Requiring at least the explicit two-value fill constructor for the rare cases where
someone wants a filled vector isnt too much to ask and less prone to
misunderstandings:

 std::vector< basebmp::Color > aDevPal(2, basebmp::Color(0,0,0));

Although that _still_ might be misleading[1], so turning all those into the
somewhat longer, but more explicit:

 std::vector< basebmp::Color > aDevPal;
 aDevPal.reserve(2);
 aDevPal.push_back(...);
 ...

      So I suppose the check would be for a size reservation on a vector
followed by push_back - rather than some array indexing - does that make
sense ? or did I go crazy ;-)

Yes, in general you want neither of the above forms.

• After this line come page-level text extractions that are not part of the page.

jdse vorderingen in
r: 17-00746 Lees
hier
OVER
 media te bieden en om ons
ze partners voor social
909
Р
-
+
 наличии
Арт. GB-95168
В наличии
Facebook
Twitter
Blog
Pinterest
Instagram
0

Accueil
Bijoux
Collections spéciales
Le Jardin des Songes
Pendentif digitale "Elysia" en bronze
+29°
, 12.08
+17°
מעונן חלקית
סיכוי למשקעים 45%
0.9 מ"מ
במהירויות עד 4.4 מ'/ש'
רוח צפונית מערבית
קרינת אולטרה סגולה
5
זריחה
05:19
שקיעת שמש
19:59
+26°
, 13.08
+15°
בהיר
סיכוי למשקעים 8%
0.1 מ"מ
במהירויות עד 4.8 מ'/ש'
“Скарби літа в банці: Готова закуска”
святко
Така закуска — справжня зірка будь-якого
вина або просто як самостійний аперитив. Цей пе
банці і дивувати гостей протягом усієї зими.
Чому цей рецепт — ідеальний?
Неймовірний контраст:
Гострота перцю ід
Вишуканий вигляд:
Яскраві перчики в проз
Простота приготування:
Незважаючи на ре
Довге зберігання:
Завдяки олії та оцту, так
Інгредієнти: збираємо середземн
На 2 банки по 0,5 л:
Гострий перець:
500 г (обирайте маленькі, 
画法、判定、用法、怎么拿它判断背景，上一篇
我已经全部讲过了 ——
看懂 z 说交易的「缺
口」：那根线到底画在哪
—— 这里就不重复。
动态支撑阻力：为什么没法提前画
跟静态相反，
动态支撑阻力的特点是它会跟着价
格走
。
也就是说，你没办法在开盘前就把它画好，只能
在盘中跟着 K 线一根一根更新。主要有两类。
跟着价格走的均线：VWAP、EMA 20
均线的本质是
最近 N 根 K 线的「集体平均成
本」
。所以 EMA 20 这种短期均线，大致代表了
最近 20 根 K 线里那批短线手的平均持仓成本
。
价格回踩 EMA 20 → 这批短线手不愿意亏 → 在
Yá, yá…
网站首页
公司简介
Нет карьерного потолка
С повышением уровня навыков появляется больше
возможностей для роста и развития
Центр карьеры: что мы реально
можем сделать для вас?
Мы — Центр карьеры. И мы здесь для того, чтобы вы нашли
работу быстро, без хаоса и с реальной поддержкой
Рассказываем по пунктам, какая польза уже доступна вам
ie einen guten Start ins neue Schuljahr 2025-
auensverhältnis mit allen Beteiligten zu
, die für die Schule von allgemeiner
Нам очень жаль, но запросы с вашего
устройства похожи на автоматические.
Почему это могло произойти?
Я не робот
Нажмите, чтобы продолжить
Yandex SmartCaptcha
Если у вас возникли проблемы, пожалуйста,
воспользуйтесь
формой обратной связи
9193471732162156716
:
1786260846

Preferably instead of
e.g.:

 std::vector< basebmp::Color > aDevPal(2);
 aDevPal[0] = basebmp::Color( 0, 0, 0 );
 aDevPal[1] = basebmp::Color( 0xff, 0xff, 0xff );

you would -- if possible -- simply:

 std::vector< basebmp::Color > aDevPal{
    basebmp::Color( 0, 0, 0 ),
    basebmp::Color( 0xff, 0xff, 0xff ) };

and only for complex cases, where you do not have the elements statically
available, something like:

 std::vector< foo > vFoos;
 vFoos.reserve(vInput.size());
 std::transform(std::back_inserter(vFoos),
     vInput.begin(),
     vInput.end(),
     [] (decltype(vInput)::value_type aInputValue) { return do_something(aInputValue); });

see also:
https://skyfromme.wordpress.com/2015/03/02/50-ways-to-fill-your-vector/
https://skyfromme.wordpress.com/2015/03/12/following-the-white-rabbit/
(tl;dr: Use initializer lists to fill vectors when possible).

Best,

Bjoern

[1] Well, except that:
     std::vector<int>(3, 0)
    is doing something different from:
     std::vector<int>{3, 0}
    just to make things more interesting. But hey, that's C++ for you.
    But that wart exists for the 1-arg ctor too -- yet another reason to kill that.